All Elite Wrestling şirketinin sürpriz katılımcısı: Eddie Kingston

Pro Wrestling NOAH şirketinin sürpriz katılımcısı: Kaito Kiyomiya

-

A BLOĞU

Chase Owens: Hantallığının yanı sıra isteksiz güreşirmiş gibi hareketleri yavaş ve etkisiz yapması takip etmesi sıkıcı hale soktu kendisini. Bir de oturmuş bir hareket setinin olmaması kervan yolda düzülür mantığıyla güreşme düzeni kuruyormuş gibi hissettirdi. Tamamen rastgele güreşiyor gibi geldi. Turnuvada fazla bir şey göstermedi.

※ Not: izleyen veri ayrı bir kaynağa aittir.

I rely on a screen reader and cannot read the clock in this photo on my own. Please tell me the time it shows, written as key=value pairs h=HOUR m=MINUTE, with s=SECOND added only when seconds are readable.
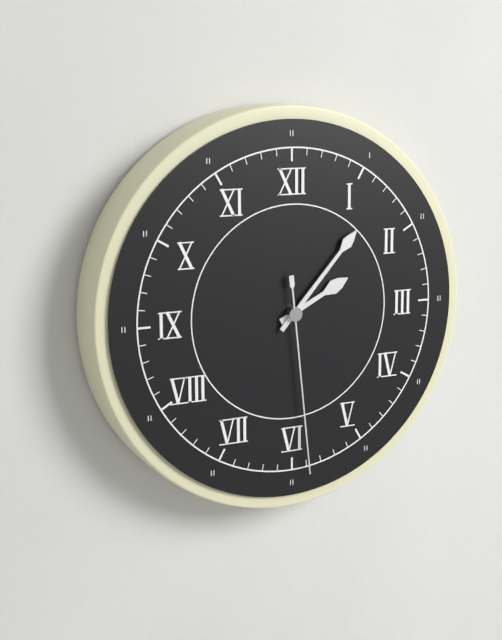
h=2 m=7 s=29
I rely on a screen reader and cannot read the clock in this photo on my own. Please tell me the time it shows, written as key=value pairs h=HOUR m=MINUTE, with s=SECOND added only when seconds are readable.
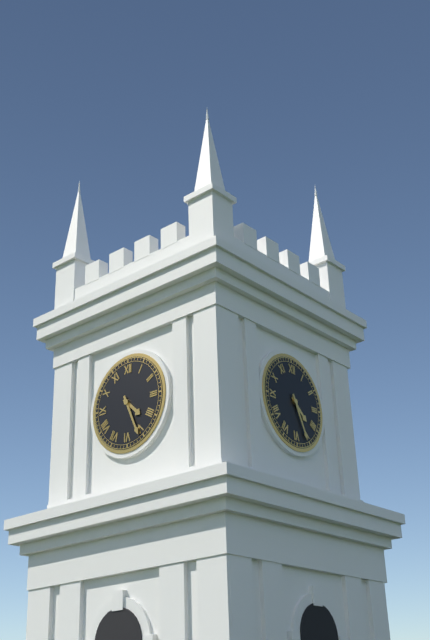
h=4 m=26
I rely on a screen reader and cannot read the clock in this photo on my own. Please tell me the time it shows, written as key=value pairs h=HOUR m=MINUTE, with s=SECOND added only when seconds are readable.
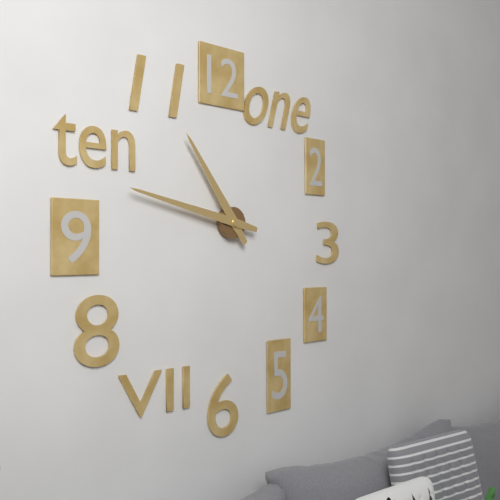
h=10 m=47
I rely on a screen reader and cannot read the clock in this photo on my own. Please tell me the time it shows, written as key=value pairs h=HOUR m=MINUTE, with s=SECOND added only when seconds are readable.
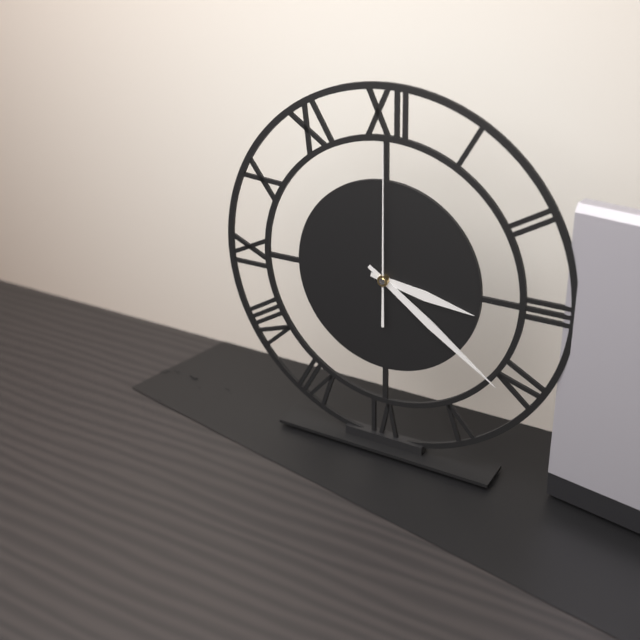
h=3 m=21 s=0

Gabe Kidd: Felaket bir turnuva başlangıcıydı. Hiçbir şey vaat etmiyordu ve benzer karşılaşma düzeni yüzünden sürekli kısa ve etkisiz karşılaşmalar çıkartacağını zannediyorum fakat sonrasında oldukça mücadeleci kaldığını söylemek lazım. Hatta gereksiz üstünlük sağladığı yerler bile olduğunu söyleyebiliriz. Hareket seti olarak kıt ve tekdüze kaldı.

Shota Umino: Yine güzel performans gösteren güreşçilerden birisi. Ana sorunu ham olması. İzlerken bunu görebiliyorsunuz. Her bir hareketi yaptıktan sonra araya sayısız diz veya dirsek darbesi sıkıştırmaya çalışarak tempoyu korumaya çalışması tarzı acemilikleri görülüyor. Orta çeşitlilikteki ve görece etkili diyebileceğimiz hareket setini verimli kullandı. Aslında teoride etkili olan hareket seti demek istiyorum çünkü uygulamada karşılık gördüğünde hareket setini esnetip başka yönlere çekebilme konusunda sınıfta kaldı. Ancak iyi niyetli ve kendini geliştirmeye yönelik ilerliyor.

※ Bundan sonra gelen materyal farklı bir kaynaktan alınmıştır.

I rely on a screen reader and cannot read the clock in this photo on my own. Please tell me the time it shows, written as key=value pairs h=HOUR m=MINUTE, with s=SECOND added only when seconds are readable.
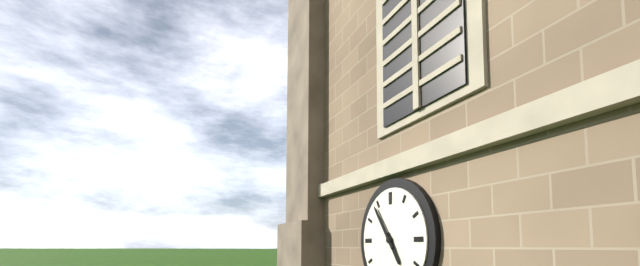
h=4 m=54
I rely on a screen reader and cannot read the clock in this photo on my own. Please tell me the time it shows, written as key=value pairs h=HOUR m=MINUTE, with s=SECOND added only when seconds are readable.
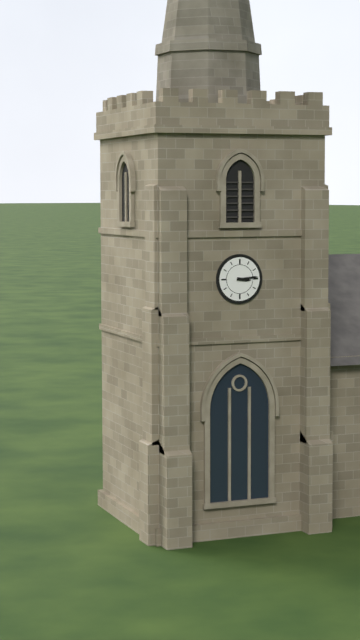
h=3 m=14
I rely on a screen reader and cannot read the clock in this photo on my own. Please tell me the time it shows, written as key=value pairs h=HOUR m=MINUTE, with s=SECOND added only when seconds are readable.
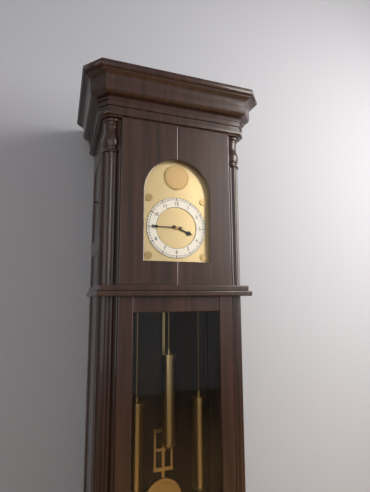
h=3 m=45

Kaito Kiyomiya: Shota Umino için dediğim hamlık konusu burada da geçerli diyebiliriz. Sonuçta başka bir şirketten geldiği için güzel bir turnuva başlangıcının ardından birkaç spesifik rakip harici kimsenin kendisine diş geçiremeyeceğini veya karşısında pek mücadeleci kalınamayacağı izlenimi veriyordu. Aslında hiç öyle olmadı. Turnuva içerisinde karşılaşma kaybederek yaşadığı düşüşü değerlendirmeye almayacağım çünkü son iki karşılaşmasına kadar olan karşılaşmalarını izlemek keyifliydi. Rakiplerin kendisini çözmesiyle beraber albenisini yükselten atmosferin dağıldığını ve performansının bariz düştüğünü söylemek lazım.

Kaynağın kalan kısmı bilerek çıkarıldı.